David parece estar hablando a aquellos que le aconsejan huir de sus enemigos. La fe de David contrastaba dramáticamente con el temor de sus consejeros. La fe en Dios nos impide perder la esperanza y nos ayuda a resistir el miedo. Los consejeros de David tenían miedo debido a que veían sólo circunstancias aterradoras y fundamentos que se desmoronaban. David estaba seguro y optimista porque sabía que Dios era más grande que cualquier cosa que sus enemigos pudieran llevar en su contra.

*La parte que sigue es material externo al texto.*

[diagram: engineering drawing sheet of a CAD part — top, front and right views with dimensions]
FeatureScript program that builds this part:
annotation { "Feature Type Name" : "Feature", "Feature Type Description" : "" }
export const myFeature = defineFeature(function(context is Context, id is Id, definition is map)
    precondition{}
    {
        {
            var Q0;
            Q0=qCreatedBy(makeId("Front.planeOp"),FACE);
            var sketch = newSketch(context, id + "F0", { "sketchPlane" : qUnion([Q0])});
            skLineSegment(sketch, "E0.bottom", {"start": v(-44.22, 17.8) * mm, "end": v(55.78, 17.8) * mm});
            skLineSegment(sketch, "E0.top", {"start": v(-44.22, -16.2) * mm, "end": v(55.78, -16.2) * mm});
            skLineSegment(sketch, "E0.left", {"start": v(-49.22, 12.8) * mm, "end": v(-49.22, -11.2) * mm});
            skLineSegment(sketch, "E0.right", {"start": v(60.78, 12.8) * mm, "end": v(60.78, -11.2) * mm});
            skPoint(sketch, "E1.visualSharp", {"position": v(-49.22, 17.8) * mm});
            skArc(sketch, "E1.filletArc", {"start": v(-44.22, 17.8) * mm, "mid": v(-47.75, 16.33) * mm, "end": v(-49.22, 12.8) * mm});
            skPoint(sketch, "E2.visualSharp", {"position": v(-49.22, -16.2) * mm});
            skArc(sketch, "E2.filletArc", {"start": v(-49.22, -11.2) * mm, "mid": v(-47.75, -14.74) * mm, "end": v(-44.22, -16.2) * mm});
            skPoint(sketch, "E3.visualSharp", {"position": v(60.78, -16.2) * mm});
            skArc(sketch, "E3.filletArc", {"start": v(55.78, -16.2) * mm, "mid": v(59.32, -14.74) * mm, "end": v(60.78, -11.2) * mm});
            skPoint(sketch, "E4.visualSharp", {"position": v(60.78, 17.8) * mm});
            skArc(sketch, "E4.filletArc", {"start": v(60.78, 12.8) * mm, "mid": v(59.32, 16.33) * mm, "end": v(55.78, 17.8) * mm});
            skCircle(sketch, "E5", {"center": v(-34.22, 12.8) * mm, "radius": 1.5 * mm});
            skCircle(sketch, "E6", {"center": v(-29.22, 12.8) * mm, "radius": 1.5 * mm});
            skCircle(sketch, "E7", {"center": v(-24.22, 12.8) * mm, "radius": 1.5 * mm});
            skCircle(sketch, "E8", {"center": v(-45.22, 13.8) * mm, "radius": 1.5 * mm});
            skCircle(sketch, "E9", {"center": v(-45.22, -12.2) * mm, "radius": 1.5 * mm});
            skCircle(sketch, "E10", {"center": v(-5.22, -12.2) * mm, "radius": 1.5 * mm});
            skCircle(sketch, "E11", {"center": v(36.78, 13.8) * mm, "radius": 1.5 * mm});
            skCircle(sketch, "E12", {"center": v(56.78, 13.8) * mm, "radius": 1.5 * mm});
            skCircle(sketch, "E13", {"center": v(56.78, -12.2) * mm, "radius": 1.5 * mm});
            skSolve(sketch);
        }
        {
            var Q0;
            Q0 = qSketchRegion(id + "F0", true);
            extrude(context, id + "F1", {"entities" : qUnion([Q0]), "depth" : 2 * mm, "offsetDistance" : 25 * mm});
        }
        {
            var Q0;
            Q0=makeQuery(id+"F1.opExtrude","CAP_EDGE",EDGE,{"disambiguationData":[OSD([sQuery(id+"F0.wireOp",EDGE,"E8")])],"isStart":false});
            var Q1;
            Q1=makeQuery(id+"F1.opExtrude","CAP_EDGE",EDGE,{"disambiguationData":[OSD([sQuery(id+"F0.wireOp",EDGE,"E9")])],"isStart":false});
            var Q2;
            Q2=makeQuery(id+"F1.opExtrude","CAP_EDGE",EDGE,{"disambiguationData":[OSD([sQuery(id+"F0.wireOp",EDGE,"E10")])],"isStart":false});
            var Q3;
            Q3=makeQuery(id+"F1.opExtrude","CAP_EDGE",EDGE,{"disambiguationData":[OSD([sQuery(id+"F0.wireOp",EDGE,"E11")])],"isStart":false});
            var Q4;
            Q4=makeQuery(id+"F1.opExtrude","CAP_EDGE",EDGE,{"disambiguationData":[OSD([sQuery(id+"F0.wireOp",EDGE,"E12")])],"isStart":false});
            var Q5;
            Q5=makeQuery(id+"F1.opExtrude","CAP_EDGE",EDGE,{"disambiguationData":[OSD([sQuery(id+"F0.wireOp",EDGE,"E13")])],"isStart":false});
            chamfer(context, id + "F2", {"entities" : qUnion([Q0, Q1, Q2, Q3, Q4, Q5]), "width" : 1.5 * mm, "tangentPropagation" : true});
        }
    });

Cuando se sacuden los fundamentos y usted desea esconderse, recuerde que Dios sigue llevando las riendas. Su poder no ha disminuido por el curso que hayan tomado los acontecimientos. Nada sucede sin su conocimiento ni su permiso. Cuando tenga ganas de salir huyendo, huya hacia Dios. El restaurará la justicia y la bondad en la tierra en su tiempo.

Salmo 11:5 Jehová prueba al justo; pero al malo y al que ama la violencia los repudia su alma.

Es una prueba para la paciencia y la fe del justo contemplar al malvado cometiendo injusticias. El Señor espera hasta ver quien se mantiene fiel a los caminos de la justicia.

Dios no evita que los creyentes tengan circunstancias difíciles, sino que pone a prueba tanto al justo como al malvado. Para algunos, las pruebas de Dios se vuelven como fuego que refina, mientras que para otros, se vuelven un incinerador para destrucción. No haga caso omiso de las pruebas y los retos que surjan en su paso por la vida. Uselos como oportunidades de crecer.

Salmo 11:6 Sobre los malos hará llover calamidades; fuego, azufre[g] y viento abrasador serán la porción de su copa.

Azufre : Asociado a veces con el castigo divino. El cáliz representa las experiencias amargas que se deben enfrentar. Véase Mateo 26:39, donde Jesús tuvo que beber del cáliz, consciente de que se aproximaba el momento de su sacrificio.